Over the past thirty years modern one-nation Conservatism, Euro-sceptic British nationalism, neo-Thatcherism and progressive Conservatism have each been tried. Electorally, they have all fallen short. This could be misfortune or circumstantial, but the deeper evidence suggests something structural. How can the Conservatives become a majority party once more?
Clearly, no one dataset provides all the answers. But a new survey commissioned by the Extremis Project highlights both the challenge and the dilemma facing the centre-right. Working with the polling agency YouGov, we surveyed 1,725 adults online, and shortly after the close of the Olympics. The figures we report are weighted, and representative of British adults, aged 18 and above.
Respondents were asked whether certain policies would make them 'more' or 'less' likely to vote for a party, or whether these policies would make no difference to their choice. The four policies that we were interested in are focused on the identity axis, and have each been pushed by radical right parties in Britain and Europe, such as UKIP: (1) to stand up to political and business elites, (2) stop all immigration into the UK, (3) prioritise British values other over cultures, and (4) reduce the number of Muslims/presence of Islam in society.
As has been reported elsewhere, we found that large numbers of British voters would be more likely to back a party that offered these policies. But these responses also shed unique light on the Conservative base. With the exception of standing up to elites, those who voted for the Conservatives in 2010 were consistently the most likely to back these positions.
Almost three-quarters (74%) said they would be more likely to vote for a party that prioritised British values over other cultures, compared to 47% of Labour voters and 44% of Liberal Democrats. Over half (55%) would be more likely to vote for a party that promised to stop all immigration, compared to 36% of Labour voters, and 29% of Liberal Democrats. Moreover, almost half (49%) would be 'more likely' to vote for a party that adopted a tough stance toward Islam and Muslims, compared to 34% of Labour voters, and 25% of Liberal Democrats. The message is clear: on these identity-related issues Conservative voters are far more united than their Labour and Liberal Democrat rivals.

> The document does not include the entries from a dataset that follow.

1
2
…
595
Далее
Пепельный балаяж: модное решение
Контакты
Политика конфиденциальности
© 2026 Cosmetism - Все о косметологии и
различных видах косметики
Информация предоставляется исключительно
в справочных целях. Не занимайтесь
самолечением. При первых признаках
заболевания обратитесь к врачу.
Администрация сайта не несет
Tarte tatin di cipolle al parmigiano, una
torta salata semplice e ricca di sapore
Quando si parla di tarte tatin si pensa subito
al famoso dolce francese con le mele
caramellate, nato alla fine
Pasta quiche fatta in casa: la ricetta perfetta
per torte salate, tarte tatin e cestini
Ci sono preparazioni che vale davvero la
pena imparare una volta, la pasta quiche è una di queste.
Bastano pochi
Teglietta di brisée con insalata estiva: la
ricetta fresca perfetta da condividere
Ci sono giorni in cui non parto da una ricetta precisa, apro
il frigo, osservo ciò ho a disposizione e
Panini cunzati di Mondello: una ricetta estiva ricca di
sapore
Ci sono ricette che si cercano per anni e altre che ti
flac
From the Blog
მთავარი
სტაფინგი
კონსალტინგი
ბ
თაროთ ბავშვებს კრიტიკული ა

But at the same time, we find a sharp generational divide, and it is here where the centre-right finds itself confronted with a dilemma.
On the identity-axis, our results suggest that young Tories hold radically different views to their older counterparts. Whereas large majorities of those aged 60 and above say they would be more likely to back a party that pledged to stand up to elites (78%), end immigration (66%), prioritise British values (84%), and reduce the presence of Islam (63%), the young base adopt a markedly different outlook.

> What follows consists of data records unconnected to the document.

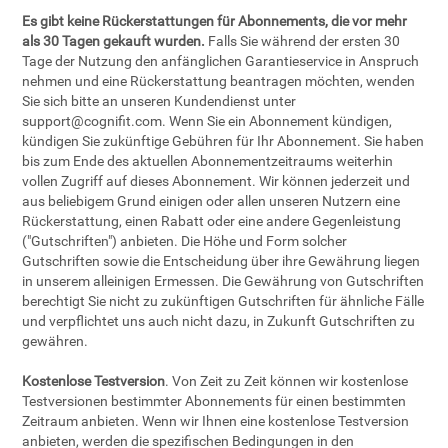
Es gibt keine Rückerstattungen für Abonnements, die vor mehr
als 30 Tagen gekauft wurden.
Falls Sie während der ersten 30
Tage der Nutzung den anfänglichen Garantieservice in Anspruch
nehmen und eine Rückerstattung beantragen möchten, wenden
Sie sich bitte an unseren Kundendienst unter
support@cognifit.com
. Wenn Sie ein Abonnement kündigen,
kündigen Sie zukünftige Gebühren für Ihr Abonnement. Sie haben
bis zum Ende des aktuellen Abonnementzeitraums weiterhin
vollen Zugriff auf dieses Abonnement. Wir können jederzeit und
aus beliebigem Grund einigen oder allen unseren Nutzern eine
Rückerstattung, einen Rabatt oder eine andere Gegenleistung
("Gutschriften") anbieten. Die Höhe und Form solcher
Gutschriften sowie die Entscheidung über ihre Gewährung liegen
in unserem alleinigen Ermessen. Die Gewährung von Gutschriften
berechtigt Sie nicht zu zukünftigen Gutschriften für ähnliche Fälle
und verpflichtet uns auch nicht dazu, in Zukunft Gutschriften zu
gewähren.
Kostenlose Testversion
. Von Zeit zu Zeit können wir kostenlose
Testversionen bestimmter Abonnements für einen bestimmten
Zeitraum anbieten. Wenn wir Ihnen eine kostenlose Testversion
anbieten, werden die spezifischen Bedingungen in den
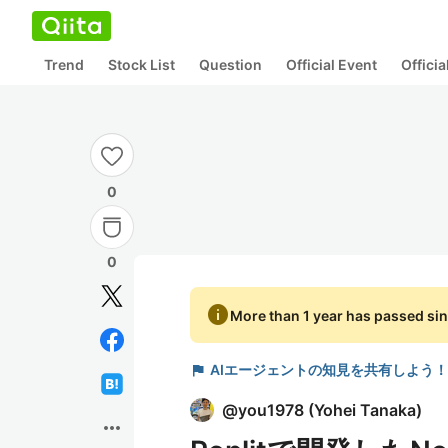
Trend
Stock List
Question
Official Event
Offici
0
0
info
More than 1 year has passed sin
flag
AIエージェントの知見を共有しよう！
@
you1978
(
Yohei Tanaka
)
more_horiz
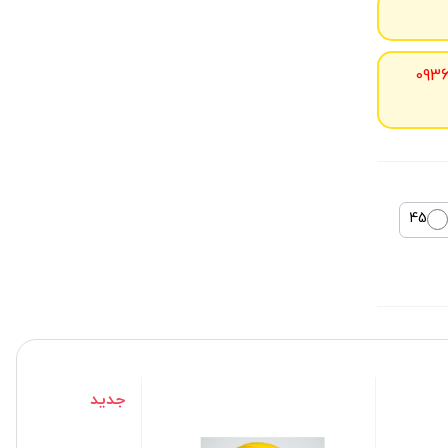
093
45
جدید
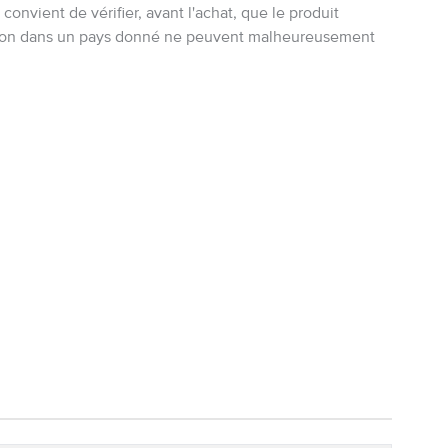
onvient de vérifier, avant l'achat, que le produit
ation dans un pays donné ne peuvent malheureusement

Whereas 66% of the 60+ Tory base say they would be swayed by a party that promised to halt immigration, the equivalent figure among those aged 25-39 drops to 45%, and then to 28% among 18-24 year olds. In fact, a striking 71% of those in the youngest group either say they would be LESS likely to back a party that made this promise, say it would make no difference to their choice, or do not know whether they would be swayed by such a promise. Similarly, 55% of Tories aged 25-39 years old would be less likely to endorse this policy, say it would make no difference or do not know. This also extends to attempts to talk tough on Islam: whereas 63% of old Tories would be responsive to attempts to curb the presence of Muslims and Islam, the figure among 25-39 year olds drops to 41%, and then to 29% among 18-24 year olds.
This suggests, then, that talking tough on the identity-axis will help mobilise the party's older and core base, but over the longer term the strategy risks alienating the younger ranks. For the party to move strongly onto the territory of culture and identity, focusing to an even greater extent on immigration and cultural unity in the hope of gathering a national values coalition would seem to be choosing its present overs its future. Some votes may be squeezed out of UKIP, but little else.

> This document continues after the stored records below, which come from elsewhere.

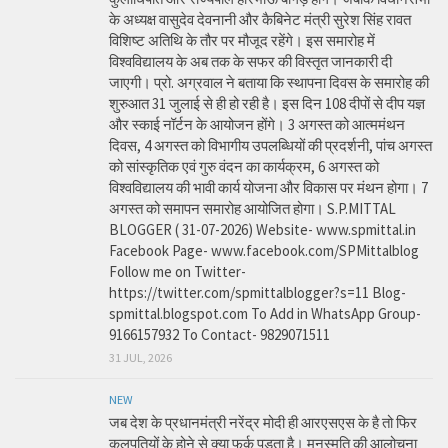
के अध्यक्ष वासुदेव देवनानी और कैबिनेट मंत्री सुरेश सिंह रावत
विशिष्ट अतिथि के तौर पर मौजूद रहेंगे। इस समारोह में
विश्वविद्यालय के अब तक के सफर की विस्तृत जानकारी दी
जाएगी। प्रो. अग्रवाल ने बताया कि स्थापना दिवस के समारोह की
शुरुआत 31 जुलाई से ही हो रही है। इस दिन 108 दीपों से दीप यज्ञ
और स्काई नॉर्टन के आयोजन होंगे। 3 अगस्त को आत्ममंथन
दिवस, 4 अगस्त को विभागीय उपलब्धियों की प्रदर्शनी, पांच अगस्त
को सांस्कृतिक एवं गुरु वंदन का कार्यक्रम, 6 अगस्त को
विश्वविद्यालय की भावी कार्य योजना और विकास पर मंथन होगा। 7
अगस्त को समापन समारोह आयोजित होगा। S.P.MITTAL
BLOGGER ( 31-07-2026) Website- www.spmittal.in
Facebook Page- www.facebook.com/SPMittalblog
Follow me on Twitter-
https://twitter.com/spmittalblogger?s=11 Blog-
spmittal.blogspot.com To Add in WhatsApp Group-
9166157932 To Contact- 9829071511
31 JUL, 2026
NEW
जब देश के प्रधानमंत्री नरेंद्र मोदी ही आरएसएस के है तो फिर
कुलपतियों के होने से क्या फर्क पड़ता है। मनुस्मृति की आलोचना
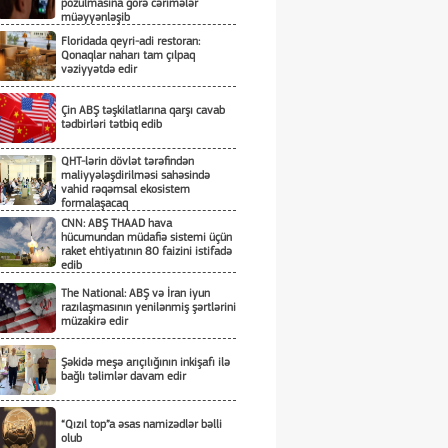
pozulmasına görə cərimələr
müəyyənləşib
Floridada qeyri-adi restoran:
Qonaqlar naharı tam çılpaq
vəziyyətdə edir
Çin ABŞ təşkilatlarına qarşı cavab
tədbirləri tətbiq edib
QHT-lərin dövlət tərəfindən
maliyyələşdirilməsi sahəsində
vahid rəqəmsal ekosistem
formalaşacaq
CNN: ABŞ THAAD hava
hücumundan müdafiə sistemi üçün
raket ehtiyatının 80 faizini istifadə
edib
The National: ABŞ və İran iyun
razılaşmasının yenilənmiş şərtlərini
müzakirə edir
Şəkidə meşə arıçılığının inkişafı ilə
bağlı təlimlər davam edir
“Qızıl top”a əsas namizədlər bəlli
olub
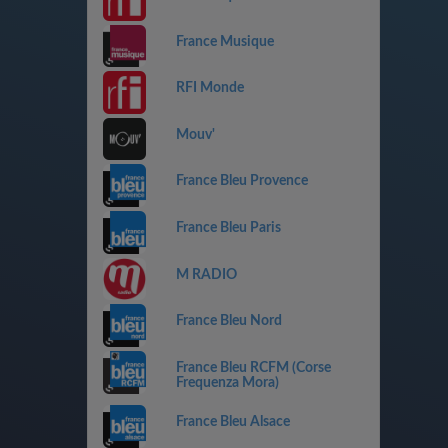
France Musique
RFI Monde
Mouv'
France Bleu Provence
France Bleu Paris
M RADIO
France Bleu Nord
France Bleu RCFM (Corse
Frequenza Mora)
France Bleu Alsace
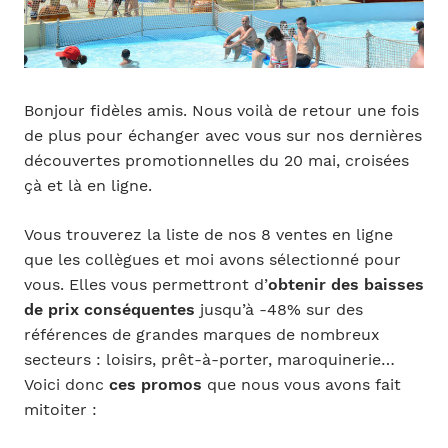
Bonjour fidèles amis. Nous voilà de retour une fois
de plus pour échanger avec vous sur nos dernières
découvertes promotionnelles du 20 mai, croisées
çà et là en ligne.
Vous trouverez la liste de nos 8 ventes en ligne
que les collègues et moi avons sélectionné pour
vous. Elles vous permettront d’
obtenir des baisses
de prix conséquentes
jusqu’à -48% sur des
références de grandes marques de nombreux
secteurs : loisirs, prêt-à-porter, maroquinerie…
Voici donc
ces promos
que nous vous avons fait
mitoiter :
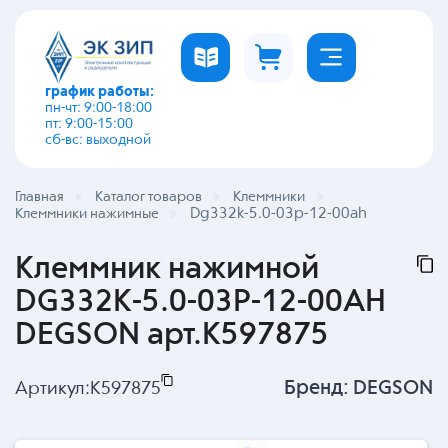
график работы:
пн-чт: 9:00-18:00
пт: 9:00-15:00
сб-вс: выходной
Главная
Каталог товаров
Клеммники
Dg332k-5.0-03p-12-00ah
Клеммники нажимные
Клеммник нажимной
DG332K-5.0-03P-12-00AH
DEGSON арт.K597875
Бренд:
DEGSON
Артикул:
K597875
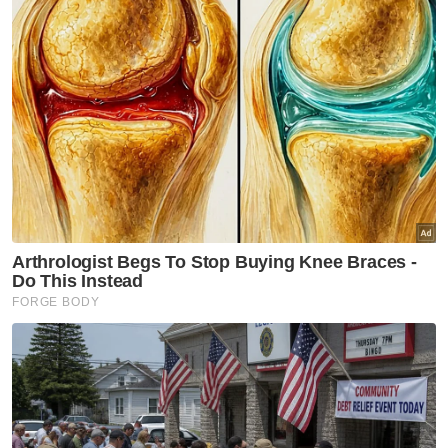
Rizalman luah rasa syukur hasrat bina surau
bersama wang derma tercapai
Kes tikam pelajar dipindah ke Mahkamah Tinggi Shah
Alam untuk dibicara
FFR laluan LRT Shah Alam dijangka siap akhir
Februari - Prasarana
“Wakaf bukan sekadar memberi bantuan
sekali lalu, tetapi menjadi sumber pahala
yang berterusan selagi manfaat itu
digunakan.
“Sama ada wakaf berbentuk pembinaan
surau, tanah perkuburan, kelengkapan
jenazah atau wakaf korporat, semuanya
membawa tujuan yang sama iaitu memberi
manfaat kepada manusia,” katanya.
Menurut beliau, konsep wakaf korporat yang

Furthermore, while Conservative support on the identity axis exhibits more of a 'block' character than the other parties, it ultimately remains a block that has not delivered a decent majority for a generation. If economic stagnation continues, which is likely, then any notion that cultural issues might provide a convincing alternative should be treated with scepticism, especially given that the trends documented above are occurring to a greater extent among the general population.
Consider this: among 18-24 year olds in our sample more generally (not only those who voted Conservative in 2010), 60% say they would be less likely to vote for a party that promised to halt immigration or said it would make no difference, 50% would be less likely to support a party that promised to prioritise British values over other cultures or said it would make no difference, and 55% would be less likely to support a party that promised to curb the presence of Islam or said it would make no difference.
While the coherence of support among Conservatives more generally on the identity axis may reassure many inside the party, a strategic shift toward that direction may not provide an easy way out of the party's current dilemma, especially over the longer-term. It appears, then, that our data pose more tough questions for the centre-right than provide easy answers.